EXERCISE DIRECTIONS = Wherever the listing holds a picture, leave it out, and copy the remainder exactly.
### INFORMATION SUPPLIED
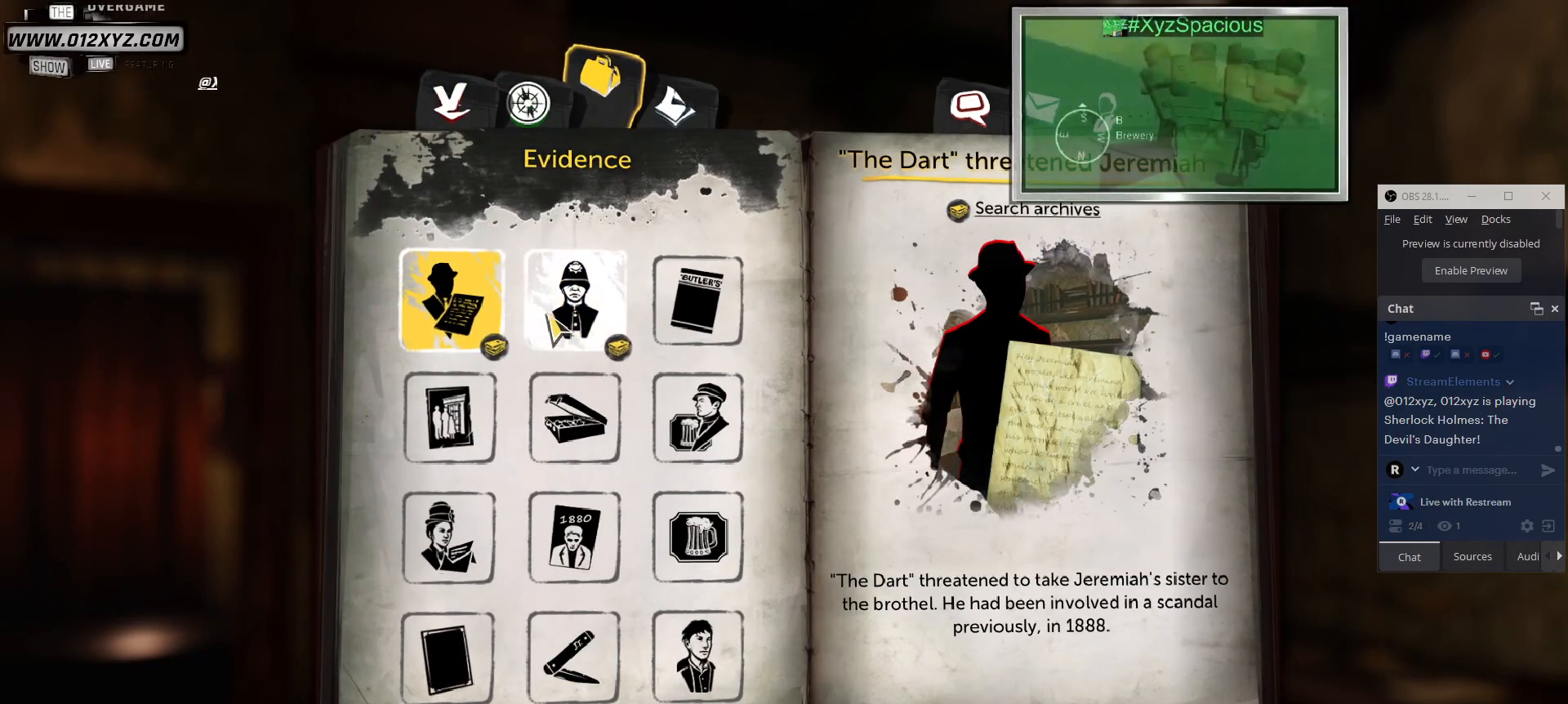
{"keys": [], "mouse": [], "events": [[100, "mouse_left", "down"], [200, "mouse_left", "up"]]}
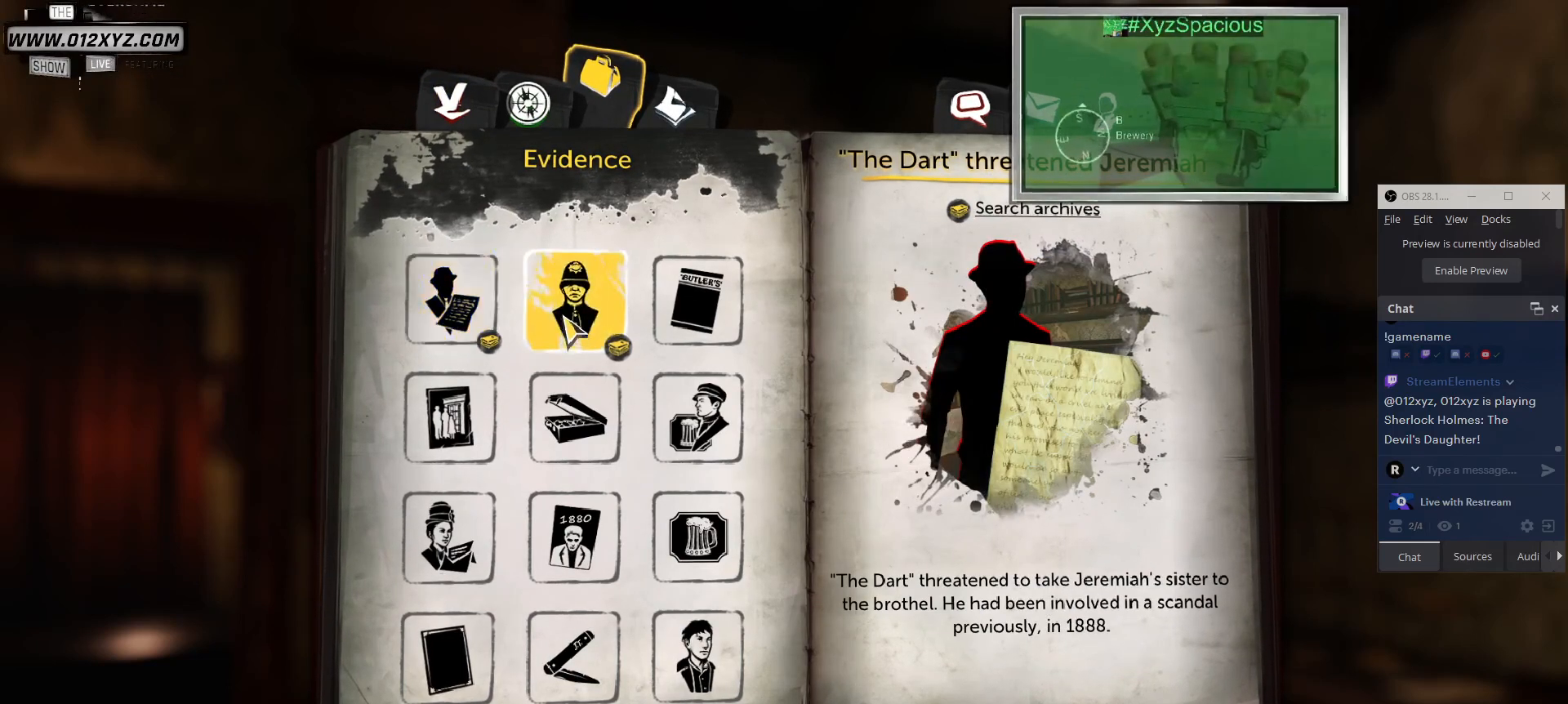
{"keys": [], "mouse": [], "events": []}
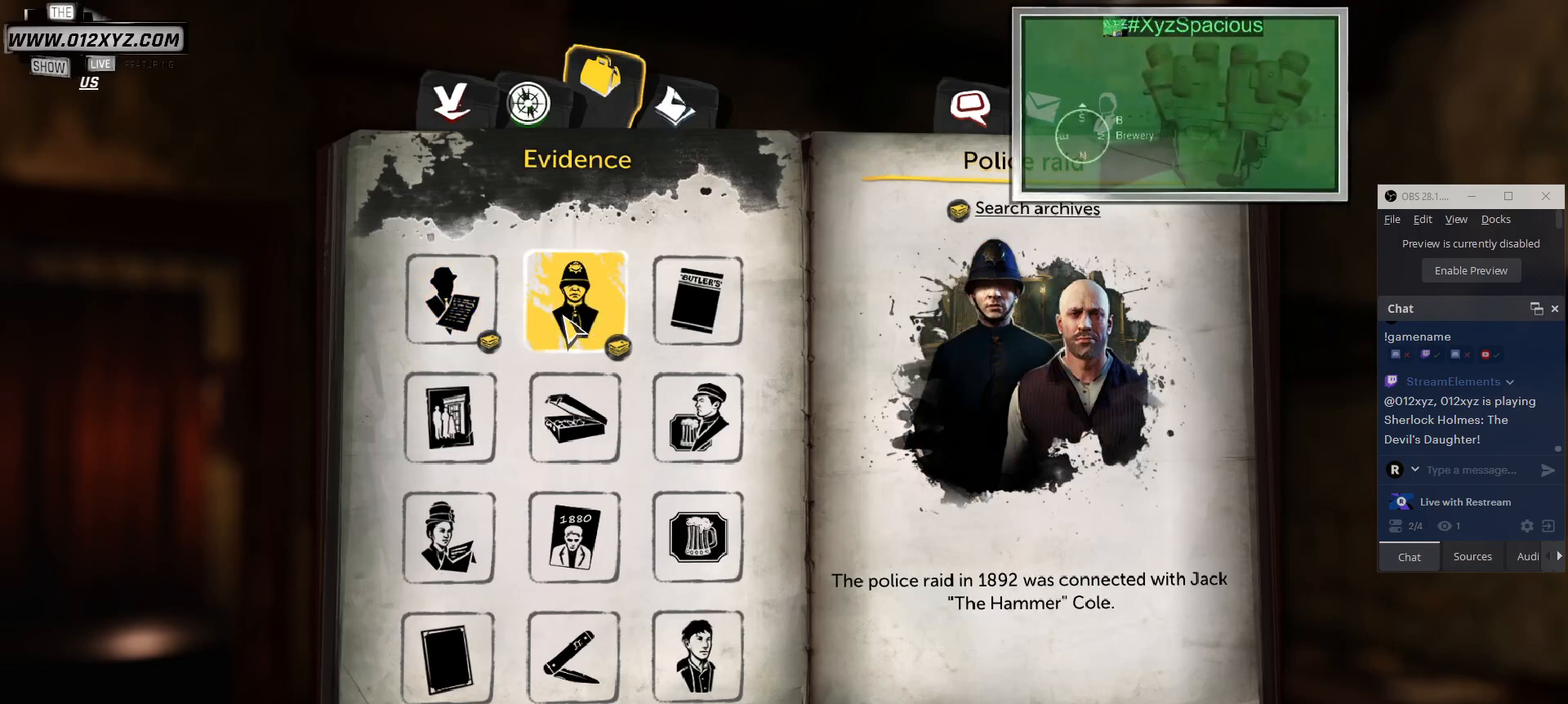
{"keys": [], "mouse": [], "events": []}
######
SOLVED EXERCISE =
{"keys": [], "mouse": [], "events": [[100, "mouse_left", "down"], [200, "mouse_left", "up"]]}
{"keys": [], "mouse": [], "events": []}
{"keys": [], "mouse": [], "events": []}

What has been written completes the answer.